Business
CBN Imposes Limits On International Oil Companies’ Outward Transfer Of Forex Proceeds
The Central Bank of Nigeria (CBN) has enacted a significant policy shift, directly impacting the operations of International Oil Companies (IOCs) within the nation. This change, detailed in a directive issued by Hassan Mahmud, the Director of Trade and Exchange at the apex bank, marks a departure from previous practices concerning the remittance of foreign exchange (forex) proceeds by IOCs to their parent companies abroad.
Under the new regulation, IOCs are now mandated to remit only 50% of their forex proceeds immediately, with the remaining 50% subject to a holding period. This holding period extends to 90 days from the date of the inflow of the export proceeds, before which the funds cannot be repatriated. Such measures form part of the broader reforms initiated by the CBN, aimed at augmenting liquidity within the domestic forex market.
Furthermore, alongside the repatriation cap, the CBN has introduced stringent guidelines pertaining to “cash polling” by IOCs. These guidelines necessitate prior approval from the CBN for the repatriation of funds under this framework. Additionally, parent entities of IOCs are required to establish agreements with the CBN before engaging in “cash polling,” with IOCs obligated to furnish a comprehensive statement detailing their expenditures leading up to the cash pooling.
The rationale behind the CBN’s action stems from concerns regarding the adverse effects of full repatriation of export proceeds on domestic forex market liquidity. The practice of transferring crude oil export proceeds offshore to fund parent accounts of IOCs, commonly referred to as “cash polling,” was identified as a contributing factor to this concern.

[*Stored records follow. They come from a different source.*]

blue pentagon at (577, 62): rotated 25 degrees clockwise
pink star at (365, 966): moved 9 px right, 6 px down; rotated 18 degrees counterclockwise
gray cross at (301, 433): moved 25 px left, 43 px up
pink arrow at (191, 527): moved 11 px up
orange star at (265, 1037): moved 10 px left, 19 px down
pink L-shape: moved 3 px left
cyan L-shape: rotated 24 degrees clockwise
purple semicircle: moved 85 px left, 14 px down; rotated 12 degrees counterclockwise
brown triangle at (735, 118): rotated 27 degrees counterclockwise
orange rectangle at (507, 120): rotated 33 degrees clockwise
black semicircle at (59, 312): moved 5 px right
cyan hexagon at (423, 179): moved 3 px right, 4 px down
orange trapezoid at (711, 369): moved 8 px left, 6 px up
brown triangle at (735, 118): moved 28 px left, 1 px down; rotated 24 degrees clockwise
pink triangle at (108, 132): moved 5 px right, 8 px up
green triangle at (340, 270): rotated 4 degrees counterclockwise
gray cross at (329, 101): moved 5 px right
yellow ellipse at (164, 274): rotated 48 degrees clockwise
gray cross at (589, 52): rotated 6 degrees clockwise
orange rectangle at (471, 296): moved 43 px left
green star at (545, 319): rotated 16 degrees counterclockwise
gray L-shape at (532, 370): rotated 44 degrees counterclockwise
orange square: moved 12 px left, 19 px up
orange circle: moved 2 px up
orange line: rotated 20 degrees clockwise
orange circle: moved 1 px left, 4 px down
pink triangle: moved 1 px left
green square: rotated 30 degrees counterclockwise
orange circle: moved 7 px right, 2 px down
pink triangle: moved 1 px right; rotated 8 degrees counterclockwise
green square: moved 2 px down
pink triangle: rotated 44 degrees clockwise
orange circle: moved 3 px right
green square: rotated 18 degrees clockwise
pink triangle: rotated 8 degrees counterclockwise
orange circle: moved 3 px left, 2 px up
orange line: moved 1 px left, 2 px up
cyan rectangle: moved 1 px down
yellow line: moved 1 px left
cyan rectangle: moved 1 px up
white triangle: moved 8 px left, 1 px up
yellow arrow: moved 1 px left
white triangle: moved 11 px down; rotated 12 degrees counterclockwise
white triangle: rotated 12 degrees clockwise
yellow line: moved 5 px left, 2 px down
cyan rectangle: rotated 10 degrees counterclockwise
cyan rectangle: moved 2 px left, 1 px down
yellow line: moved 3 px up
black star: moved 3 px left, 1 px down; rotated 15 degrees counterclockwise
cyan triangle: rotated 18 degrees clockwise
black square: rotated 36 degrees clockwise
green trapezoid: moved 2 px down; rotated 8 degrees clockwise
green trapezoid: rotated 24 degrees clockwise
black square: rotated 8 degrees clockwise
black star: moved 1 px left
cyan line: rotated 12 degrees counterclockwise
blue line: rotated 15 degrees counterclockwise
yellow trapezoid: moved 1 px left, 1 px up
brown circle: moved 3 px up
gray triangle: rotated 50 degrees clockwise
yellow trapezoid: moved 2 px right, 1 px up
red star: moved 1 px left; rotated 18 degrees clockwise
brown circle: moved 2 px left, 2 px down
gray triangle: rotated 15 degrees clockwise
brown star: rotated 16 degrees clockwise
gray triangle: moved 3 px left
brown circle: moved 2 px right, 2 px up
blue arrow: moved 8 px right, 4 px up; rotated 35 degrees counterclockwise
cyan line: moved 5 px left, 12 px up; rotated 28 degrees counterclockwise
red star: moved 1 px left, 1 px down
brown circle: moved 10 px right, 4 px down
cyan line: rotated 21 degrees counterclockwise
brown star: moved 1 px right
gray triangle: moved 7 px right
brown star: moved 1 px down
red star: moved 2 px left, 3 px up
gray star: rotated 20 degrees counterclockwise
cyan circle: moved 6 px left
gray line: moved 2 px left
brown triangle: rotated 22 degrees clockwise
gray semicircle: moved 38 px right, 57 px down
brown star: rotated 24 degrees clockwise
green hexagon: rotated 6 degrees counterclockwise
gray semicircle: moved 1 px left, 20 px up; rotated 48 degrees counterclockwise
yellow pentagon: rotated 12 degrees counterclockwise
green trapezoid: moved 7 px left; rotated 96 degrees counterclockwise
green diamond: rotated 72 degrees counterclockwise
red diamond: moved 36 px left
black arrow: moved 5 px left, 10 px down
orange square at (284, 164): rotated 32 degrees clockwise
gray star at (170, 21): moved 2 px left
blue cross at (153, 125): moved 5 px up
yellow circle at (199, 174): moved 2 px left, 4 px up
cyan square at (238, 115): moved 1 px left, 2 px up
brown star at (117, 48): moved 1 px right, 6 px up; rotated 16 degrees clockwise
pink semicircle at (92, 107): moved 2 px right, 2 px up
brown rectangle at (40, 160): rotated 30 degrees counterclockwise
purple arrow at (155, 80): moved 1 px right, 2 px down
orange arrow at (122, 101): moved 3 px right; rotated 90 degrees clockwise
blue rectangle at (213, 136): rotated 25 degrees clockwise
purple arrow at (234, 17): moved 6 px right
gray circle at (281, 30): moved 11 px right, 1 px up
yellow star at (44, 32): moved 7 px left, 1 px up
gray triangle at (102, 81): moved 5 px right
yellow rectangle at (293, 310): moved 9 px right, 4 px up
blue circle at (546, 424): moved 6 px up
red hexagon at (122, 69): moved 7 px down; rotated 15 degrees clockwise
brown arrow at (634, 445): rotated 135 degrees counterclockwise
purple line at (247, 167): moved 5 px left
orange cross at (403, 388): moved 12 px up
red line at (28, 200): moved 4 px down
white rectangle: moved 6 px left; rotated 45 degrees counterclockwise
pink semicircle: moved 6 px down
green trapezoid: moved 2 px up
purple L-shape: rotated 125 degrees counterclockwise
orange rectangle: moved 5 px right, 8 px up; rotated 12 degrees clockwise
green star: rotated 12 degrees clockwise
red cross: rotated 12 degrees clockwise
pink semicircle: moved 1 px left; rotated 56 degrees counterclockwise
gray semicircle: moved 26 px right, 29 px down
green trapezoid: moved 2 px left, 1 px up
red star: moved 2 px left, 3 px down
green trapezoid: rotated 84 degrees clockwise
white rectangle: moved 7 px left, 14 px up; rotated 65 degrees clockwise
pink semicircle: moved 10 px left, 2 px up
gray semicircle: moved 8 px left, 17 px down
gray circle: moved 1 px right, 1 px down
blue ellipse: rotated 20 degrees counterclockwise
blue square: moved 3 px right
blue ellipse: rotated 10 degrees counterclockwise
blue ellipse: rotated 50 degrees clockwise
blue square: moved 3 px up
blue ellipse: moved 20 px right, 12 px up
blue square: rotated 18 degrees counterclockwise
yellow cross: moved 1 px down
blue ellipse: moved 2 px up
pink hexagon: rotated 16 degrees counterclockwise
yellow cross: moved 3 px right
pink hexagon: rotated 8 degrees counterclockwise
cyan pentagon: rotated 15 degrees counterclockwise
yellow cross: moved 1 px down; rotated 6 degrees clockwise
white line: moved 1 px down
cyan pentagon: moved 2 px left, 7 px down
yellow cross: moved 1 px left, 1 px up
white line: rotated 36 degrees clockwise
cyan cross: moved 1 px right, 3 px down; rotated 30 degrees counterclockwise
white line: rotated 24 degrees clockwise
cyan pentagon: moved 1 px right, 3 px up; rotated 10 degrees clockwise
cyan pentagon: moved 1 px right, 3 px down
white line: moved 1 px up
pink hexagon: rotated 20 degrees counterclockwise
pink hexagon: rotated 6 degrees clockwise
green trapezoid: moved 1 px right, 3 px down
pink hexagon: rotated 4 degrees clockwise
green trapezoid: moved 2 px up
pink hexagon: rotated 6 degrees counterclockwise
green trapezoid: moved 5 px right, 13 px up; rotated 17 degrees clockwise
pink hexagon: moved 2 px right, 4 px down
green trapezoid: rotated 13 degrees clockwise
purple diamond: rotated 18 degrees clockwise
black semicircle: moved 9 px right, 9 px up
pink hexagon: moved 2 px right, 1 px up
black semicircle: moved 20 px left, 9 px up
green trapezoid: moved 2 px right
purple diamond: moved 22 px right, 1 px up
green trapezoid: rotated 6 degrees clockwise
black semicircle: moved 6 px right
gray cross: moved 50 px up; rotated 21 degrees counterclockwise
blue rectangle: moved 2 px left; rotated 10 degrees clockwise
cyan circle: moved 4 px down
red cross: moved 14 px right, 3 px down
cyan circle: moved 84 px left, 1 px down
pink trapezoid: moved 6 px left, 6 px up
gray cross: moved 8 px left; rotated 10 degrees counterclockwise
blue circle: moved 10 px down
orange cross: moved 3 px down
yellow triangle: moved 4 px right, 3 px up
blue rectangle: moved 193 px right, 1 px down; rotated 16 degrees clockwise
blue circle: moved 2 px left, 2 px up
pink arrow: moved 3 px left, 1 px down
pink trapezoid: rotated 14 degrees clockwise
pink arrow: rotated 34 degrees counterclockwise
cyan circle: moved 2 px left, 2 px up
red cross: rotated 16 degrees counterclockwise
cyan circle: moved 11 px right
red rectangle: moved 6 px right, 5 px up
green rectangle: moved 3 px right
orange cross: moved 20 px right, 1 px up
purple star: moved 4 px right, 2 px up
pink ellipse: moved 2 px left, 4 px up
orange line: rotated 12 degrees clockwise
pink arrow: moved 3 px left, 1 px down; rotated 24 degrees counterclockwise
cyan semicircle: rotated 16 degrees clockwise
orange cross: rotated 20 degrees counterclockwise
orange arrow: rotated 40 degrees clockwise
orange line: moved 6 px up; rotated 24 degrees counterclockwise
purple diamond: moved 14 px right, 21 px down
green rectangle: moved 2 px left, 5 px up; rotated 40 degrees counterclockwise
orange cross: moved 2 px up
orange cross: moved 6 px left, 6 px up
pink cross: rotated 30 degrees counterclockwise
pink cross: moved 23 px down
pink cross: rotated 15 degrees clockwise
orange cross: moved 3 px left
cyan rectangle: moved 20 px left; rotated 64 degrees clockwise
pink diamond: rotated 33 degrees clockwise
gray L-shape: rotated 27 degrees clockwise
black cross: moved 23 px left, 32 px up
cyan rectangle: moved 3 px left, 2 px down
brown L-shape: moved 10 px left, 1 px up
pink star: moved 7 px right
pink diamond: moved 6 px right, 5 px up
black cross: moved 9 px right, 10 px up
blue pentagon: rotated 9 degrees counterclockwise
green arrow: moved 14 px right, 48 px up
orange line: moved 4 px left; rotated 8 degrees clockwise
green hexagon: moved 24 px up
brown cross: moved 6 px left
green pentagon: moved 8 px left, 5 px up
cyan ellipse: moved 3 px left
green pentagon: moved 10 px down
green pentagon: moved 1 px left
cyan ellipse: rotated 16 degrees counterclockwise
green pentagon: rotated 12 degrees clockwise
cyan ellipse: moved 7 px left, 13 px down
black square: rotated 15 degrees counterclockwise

While the policy seeks to fortify the forex market, it also presents potential hurdles for IOCs akin to those encountered by entities in the manufacturing and aviation sectors, which have experienced delays in forex forward payments. Notably, the Governor of the CBN acknowledged in a recent interview the clearance of approximately $2.3 billion out of the estimated $7 billion owed to various entities. However, these clearance actions were deemed belated by some, as prominent multinationals had already exited Nigeria, citing challenges in operating as USD-dominated entities among their reasons for departure.
In line with its commitment to enforce the new regulations, the CBN has instructed all banks to inform their clientele and ensure compliance with the stipulated guidelines. This policy overhaul reflects the CBN’s persistent endeavors to steer the economy and stabilize the forex market, notwithstanding the potential ramifications for international oil companies and the broader business landscape in Nigeria.